## Exercise goal
What's wanted is a faithful retyping of every entry, pictures excluded.

## Data for the task
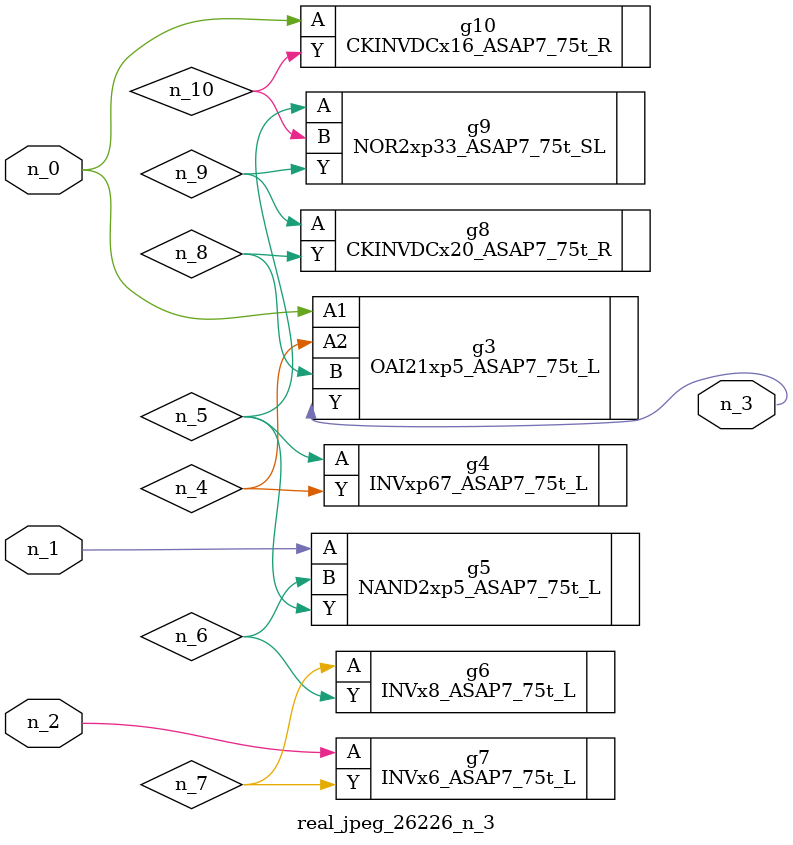
<source format=v>
module real_jpeg_26226_n_3 (n_1, n_0, n_2, n_3);

input n_1;
input n_0;
input n_2;

output n_3;

wire n_5;
wire n_8;
wire n_4;
wire n_6;
wire n_7;
wire n_10;
wire n_9;

OAI21xp5_ASAP7_75t_L g3 ( 
.A1(n_0),
.A2(n_4),
.B(n_8),
.Y(n_3)
);

CKINVDCx16_ASAP7_75t_R g10 ( 
.A(n_0),
.Y(n_10)
);

NAND2xp5_ASAP7_75t_L g5 ( 
.A(n_1),
.B(n_6),
.Y(n_5)
);

INVx6_ASAP7_75t_L g7 ( 
.A(n_2),
.Y(n_7)
);

INVxp67_ASAP7_75t_L g4 ( 
.A(n_5),
.Y(n_4)
);

NOR2xp33_ASAP7_75t_SL g9 ( 
.A(n_5),
.B(n_10),
.Y(n_9)
);

INVx8_ASAP7_75t_L g6 ( 
.A(n_7),
.Y(n_6)
);

CKINVDCx20_ASAP7_75t_R g8 ( 
.A(n_9),
.Y(n_8)
);


endmodule
</source>
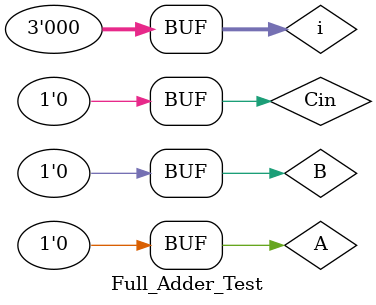
<source format=v>
`timescale 1ns / 1ps


module Full_Adder_Test;
reg A,B,Cin;
wire S,Cout;

reg[2:0] i=3'd0;

full_adder full_adder_testbenc( A,B,Cin,S,Cout);

initial 
begin 
A=0;
B=0;
Cin=0;
#120;

for (i=0;i<8;i=i+1) begin
   {A,B,Cin}={A,B,Cin}+1;
    #30;
    end
 end




endmodule

</source>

## Written answer
<source format=v>
module real_jpeg_26226_n_3 (n_1, n_0, n_2, n_3);

input n_1;
input n_0;
input n_2;

output n_3;

wire n_5;
wire n_8;
wire n_4;
wire n_6;
wire n_7;
wire n_10;
wire n_9;

OAI21xp5_ASAP7_75t_L g3 ( 
.A1(n_0),
.A2(n_4),
.B(n_8),
.Y(n_3)
);

CKINVDCx16_ASAP7_75t_R g10 ( 
.A(n_0),
.Y(n_10)
);

NAND2xp5_ASAP7_75t_L g5 ( 
.A(n_1),
.B(n_6),
.Y(n_5)
);

INVx6_ASAP7_75t_L g7 ( 
.A(n_2),
.Y(n_7)
);

INVxp67_ASAP7_75t_L g4 ( 
.A(n_5),
.Y(n_4)
);

NOR2xp33_ASAP7_75t_SL g9 ( 
.A(n_5),
.B(n_10),
.Y(n_9)
);

INVx8_ASAP7_75t_L g6 ( 
.A(n_7),
.Y(n_6)
);

CKINVDCx20_ASAP7_75t_R g8 ( 
.A(n_9),
.Y(n_8)
);


endmodule
</source>
<source format=v>
`timescale 1ns / 1ps


module Full_Adder_Test;
reg A,B,Cin;
wire S,Cout;

reg[2:0] i=3'd0;

full_adder full_adder_testbenc( A,B,Cin,S,Cout);

initial 
begin 
A=0;
B=0;
Cin=0;
#120;

for (i=0;i<8;i=i+1) begin
   {A,B,Cin}={A,B,Cin}+1;
    #30;
    end
 end




endmodule

</source>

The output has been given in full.